CyberAlert -- 08/11/1998 -- Stop the "Madness" of Starr's Probe
Stop the "Madness" of Starr's Probe; Embracing Gore's Global Warming Jihad The CBS and NBC evening shows went Monicagate-free Monday night as every network began with multiple stories on the aftermath of the embassy bombings. ABC, CBS and CNN picked up on Al Gore's claim that July was the hottest month ever, but though only CNN ran a soundbite from Gore both CNN and ABC delivered stories pushing his global warming theory despite evidence July actually was not the hottest month ever. More on the global warming stories in item #4 below. ABC featured a story on Hollywood producer Harry Thomason being subpoenaed by Starr and how Starr has come across a discrepancy in Secret Service testimony. CNN devoted full stories to how aides are encouraging Clinton to pull out of his deal to testify and the role Thomason has played. While CNN's Wolf Blitzer emphasized how Clinton aides had rejected the notion of spreading dirt about Lewinsky, FNC's David Shuster asserted that Clinton lawyer David Kendall is gathering it. Here are some highlights of Monday night, August 10 Monicagate coverage: -- ABC's World
News Tonight. Jackie Judd began by reporting that Harry Thomason, the man
behind the "that women" damage control statement, had been
subpoenaed to appear as soon as Tuesday. Judd suggested: "That could
have a chilling effect on any plans to have Thomason help the President
prepare for his testimony next Monday, because it serves to remind
Thomason he could always be brought back again and questioned about such
conversations with Mr. Clinton."
——
→ **Work required**: Name each television network that the CyberAlert item mentions. The listing is separate material with no connection to the CyberAlert item.
——
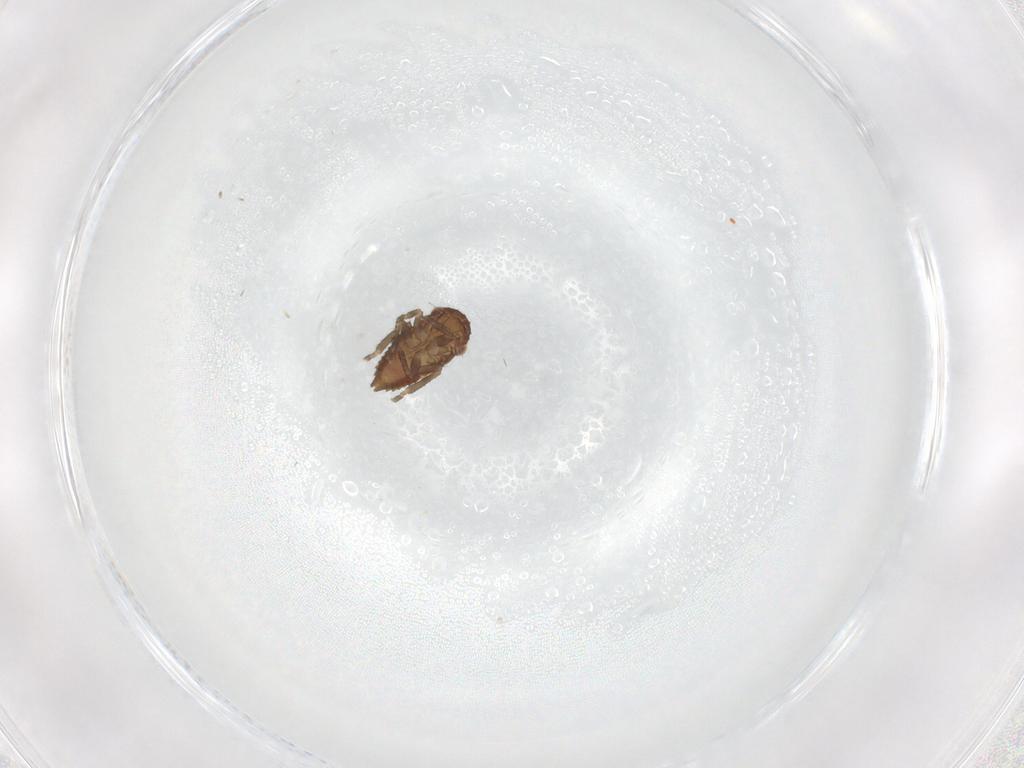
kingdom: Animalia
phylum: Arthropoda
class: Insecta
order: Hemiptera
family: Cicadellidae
——
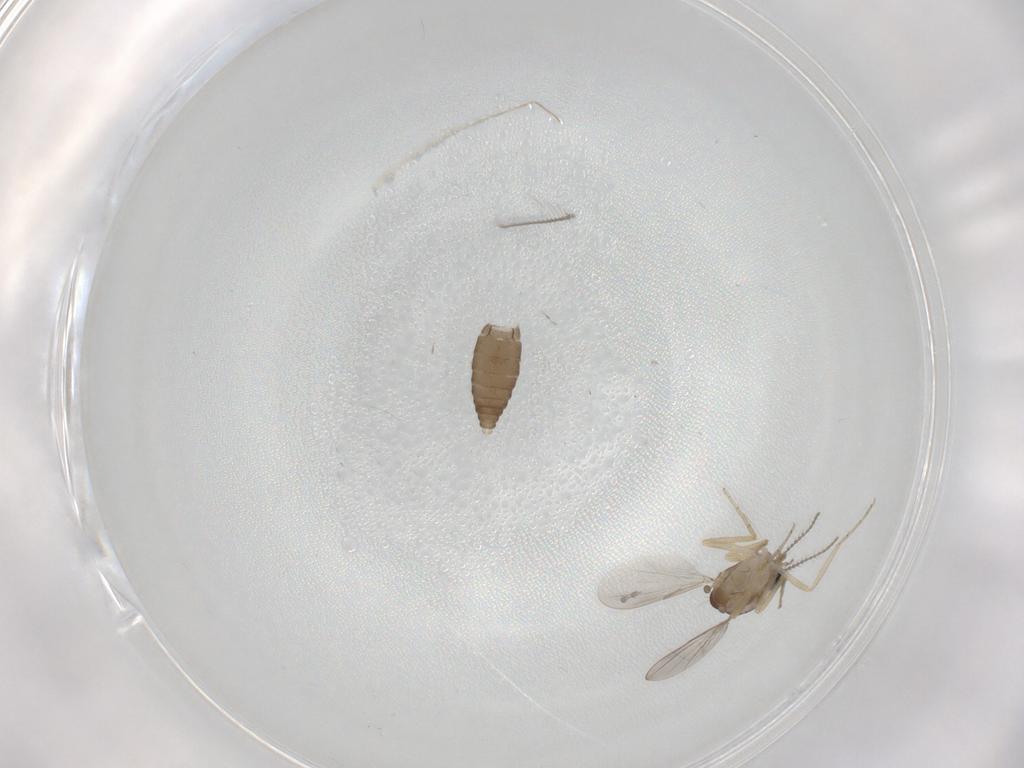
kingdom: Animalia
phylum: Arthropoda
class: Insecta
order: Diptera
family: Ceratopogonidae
——
→ **Solution for this exercise**: CBS, NBC, ABC, CNN, FNC